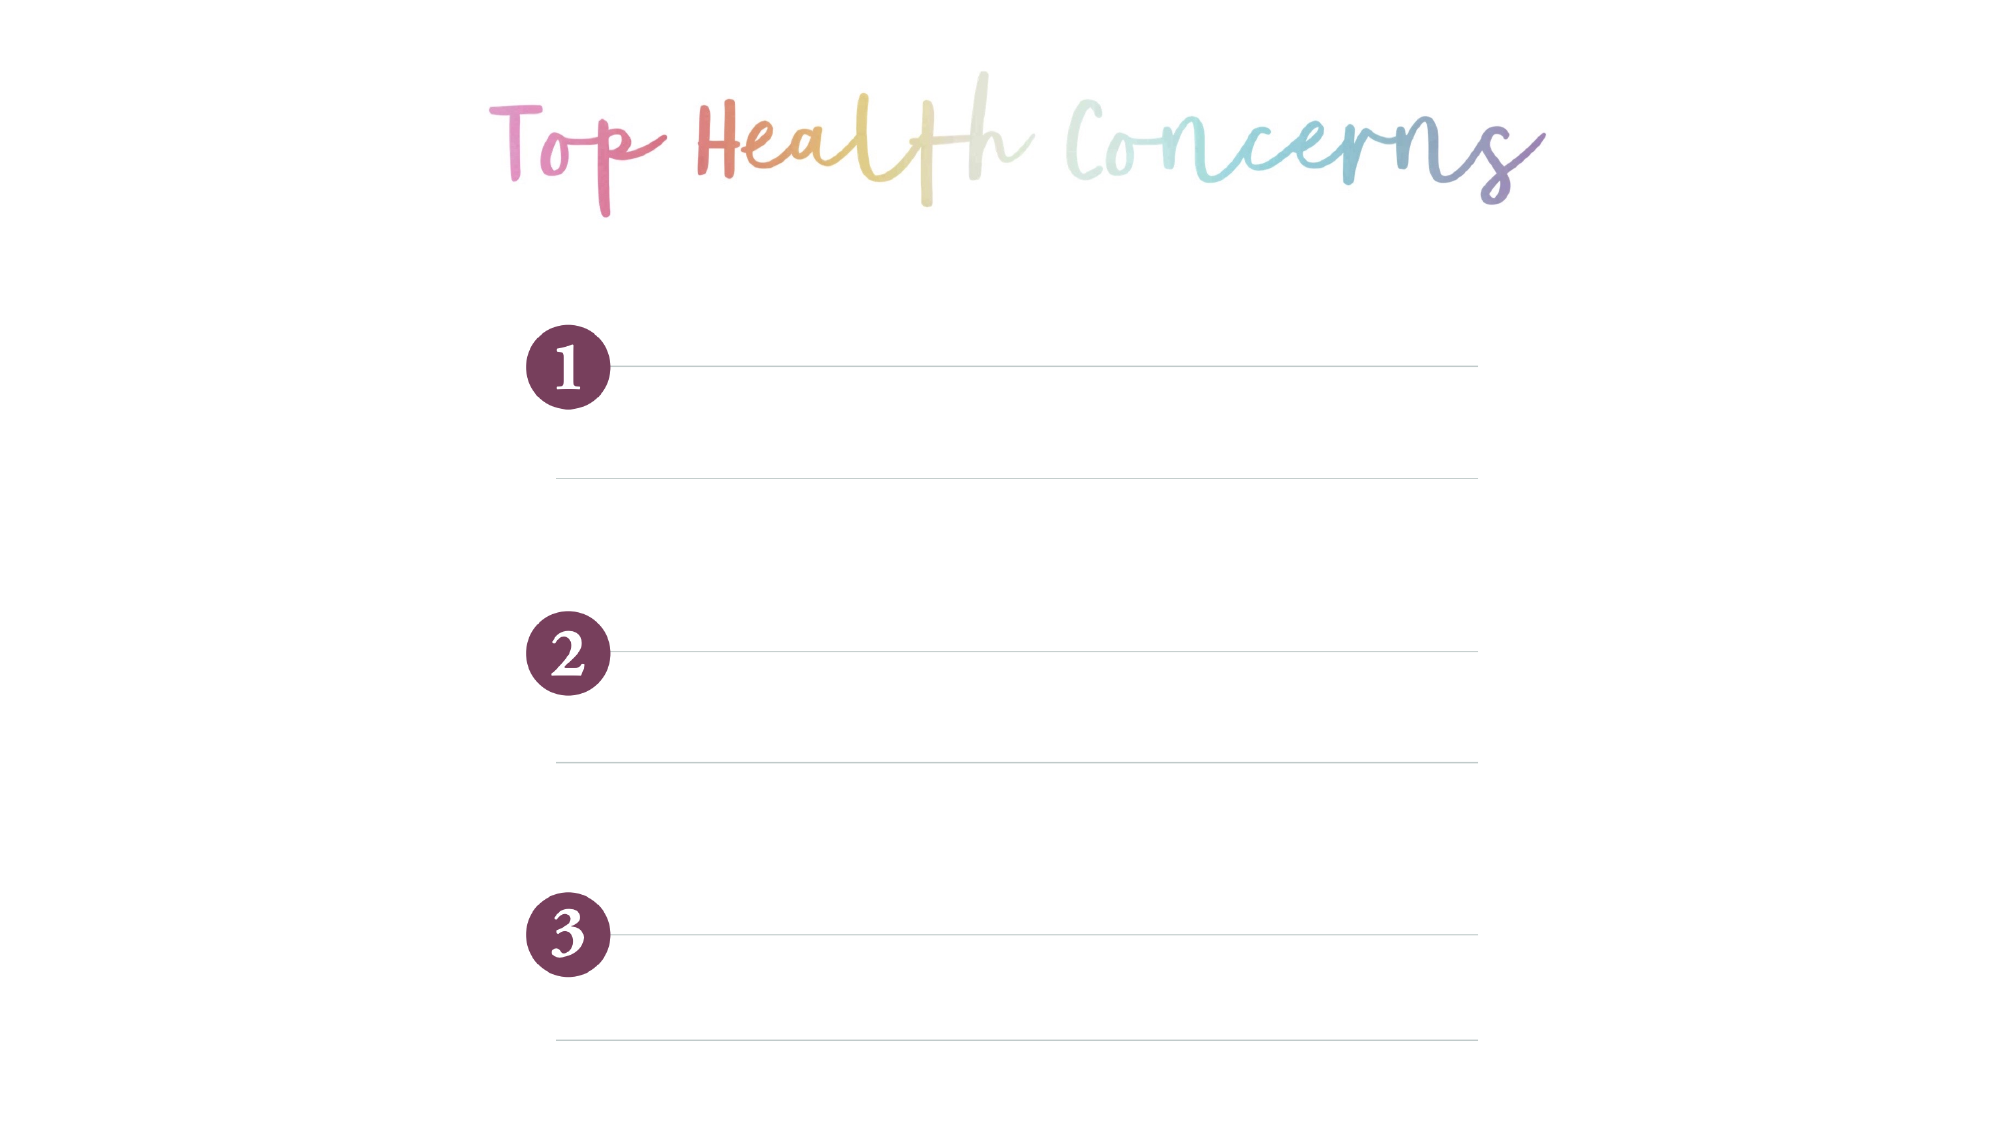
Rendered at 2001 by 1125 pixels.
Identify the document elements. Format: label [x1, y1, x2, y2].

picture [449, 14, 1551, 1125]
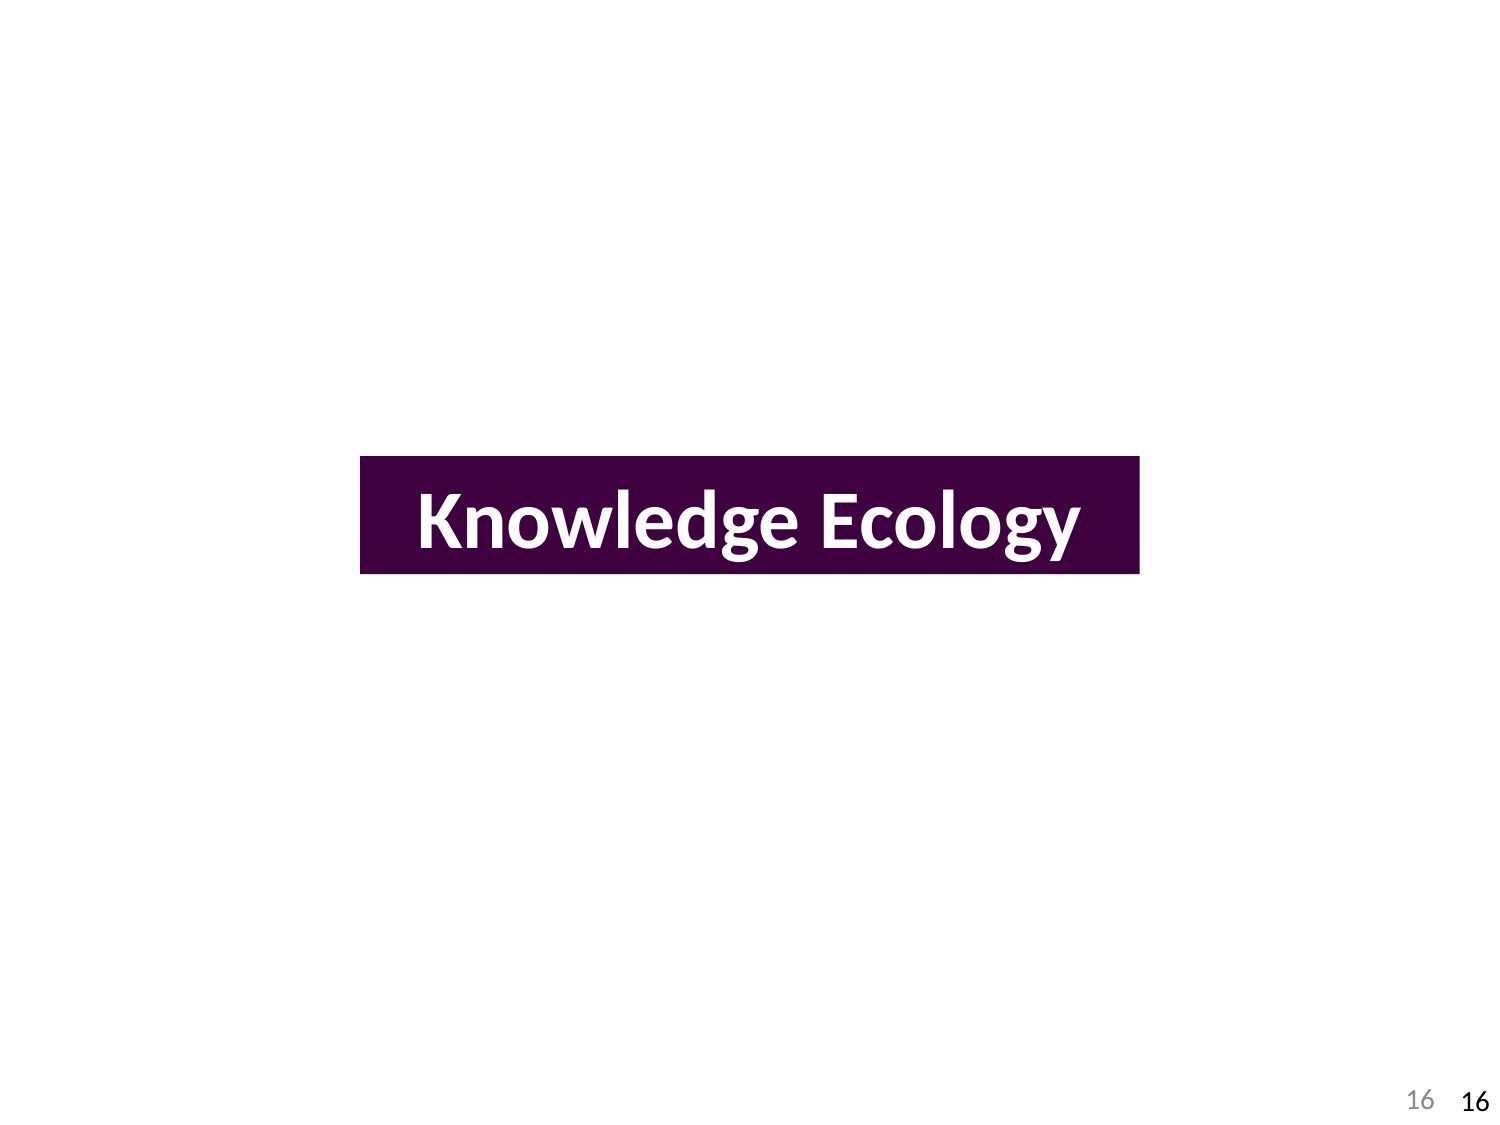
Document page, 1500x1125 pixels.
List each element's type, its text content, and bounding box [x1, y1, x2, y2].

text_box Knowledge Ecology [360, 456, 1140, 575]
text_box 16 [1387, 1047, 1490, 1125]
□ □ □ □
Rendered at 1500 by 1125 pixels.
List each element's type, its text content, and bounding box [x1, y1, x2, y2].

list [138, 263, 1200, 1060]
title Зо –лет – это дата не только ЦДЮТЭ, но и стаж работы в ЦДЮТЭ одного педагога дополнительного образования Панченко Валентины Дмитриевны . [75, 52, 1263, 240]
□ □ □ □
If a line in the entries includes the word "pixels", copy that line out.

Rendered at 2001 by 1125 pixels.
Document page, 1500x1125 pixels.
Rendered at 1500 by 1125 pixels.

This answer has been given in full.